● **Exercise goal**:
Output the listing word for word, minus pictures.

● **Data**:
────────────────────

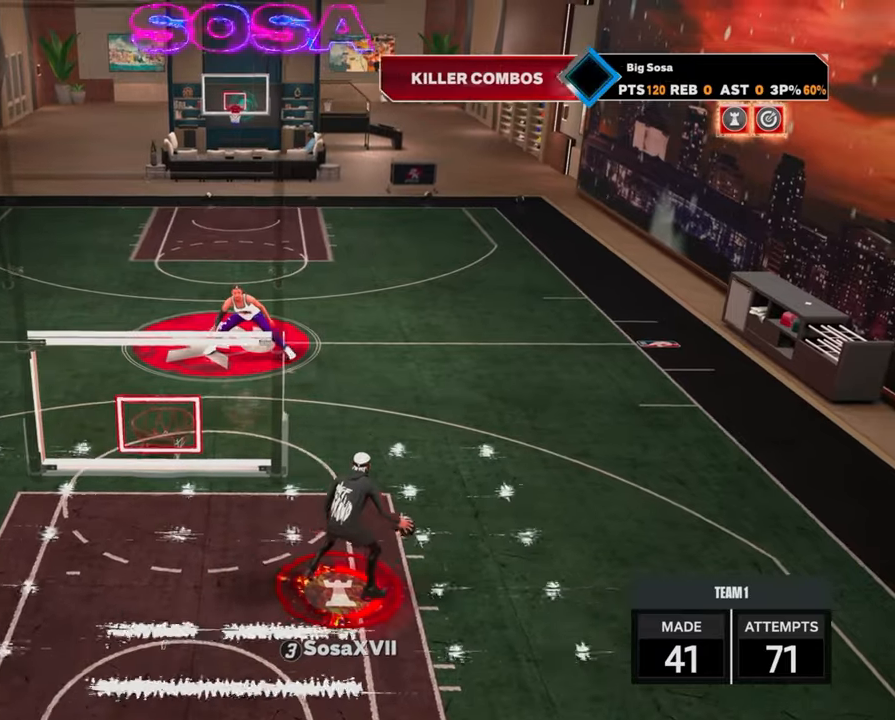
{"buttons": ["R2"], "left_stick": "up-left", "right_stick": "center", "events": []}
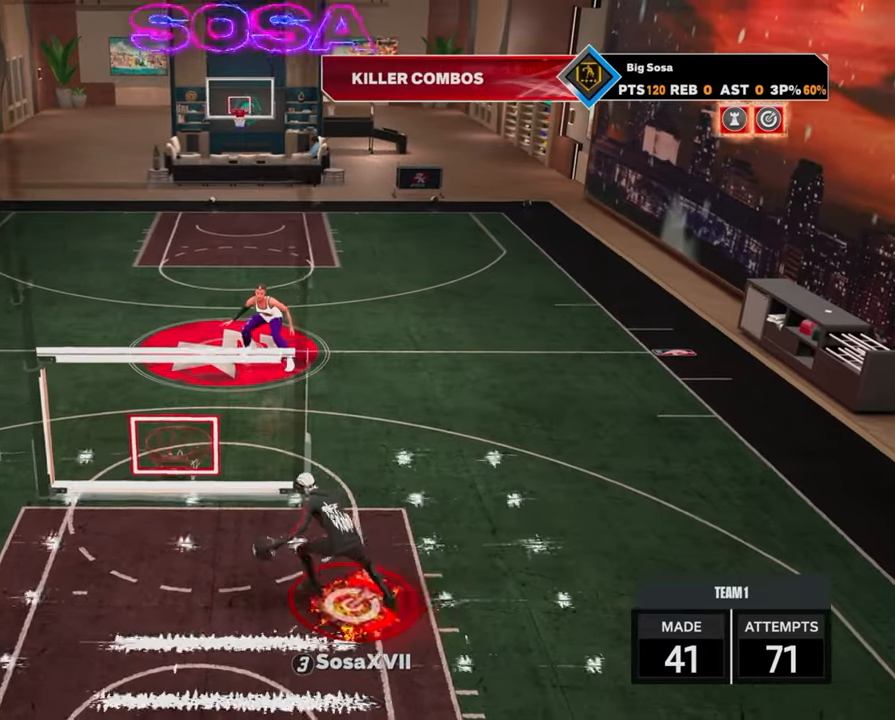
{"buttons": ["R2"], "left_stick": "left", "right_stick": "center", "events": [[450, "left_stick", "left"]]}
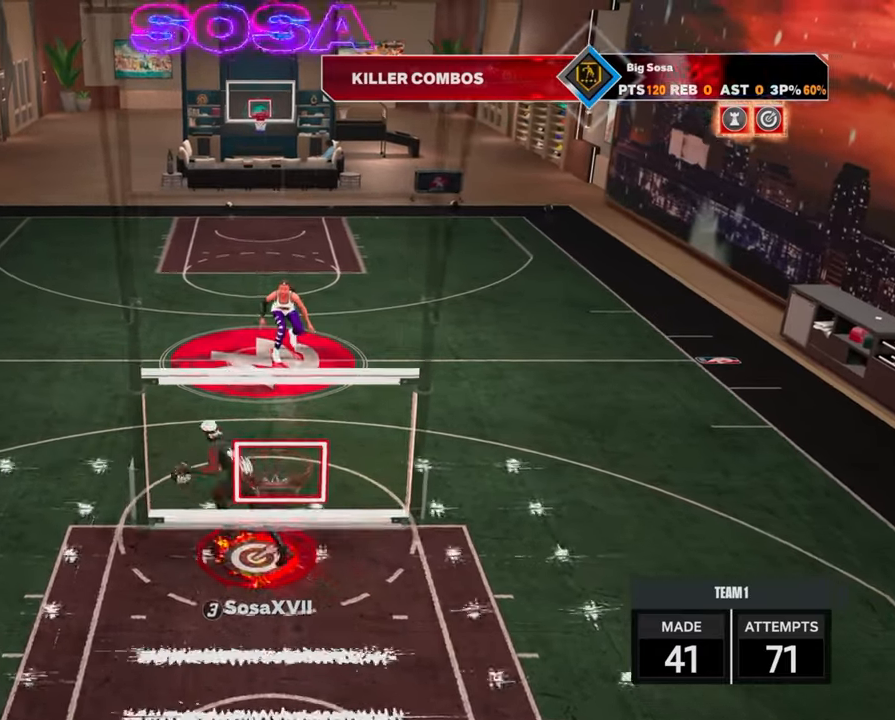
{"buttons": ["R2"], "left_stick": "center", "right_stick": "center", "events": [[117, "left_stick", "center"], [133, "R2", "up"], [467, "R2", "down"]]}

────────────────────

● **Exercise solution**:
{"buttons": ["R2"], "left_stick": "up-left", "right_stick": "center", "events": []}
{"buttons": ["R2"], "left_stick": "left", "right_stick": "center", "events": [[450, "left_stick", "left"]]}
{"buttons": ["R2"], "left_stick": "center", "right_stick": "center", "events": [[117, "left_stick", "center"], [133, "R2", "up"], [467, "R2", "down"]]}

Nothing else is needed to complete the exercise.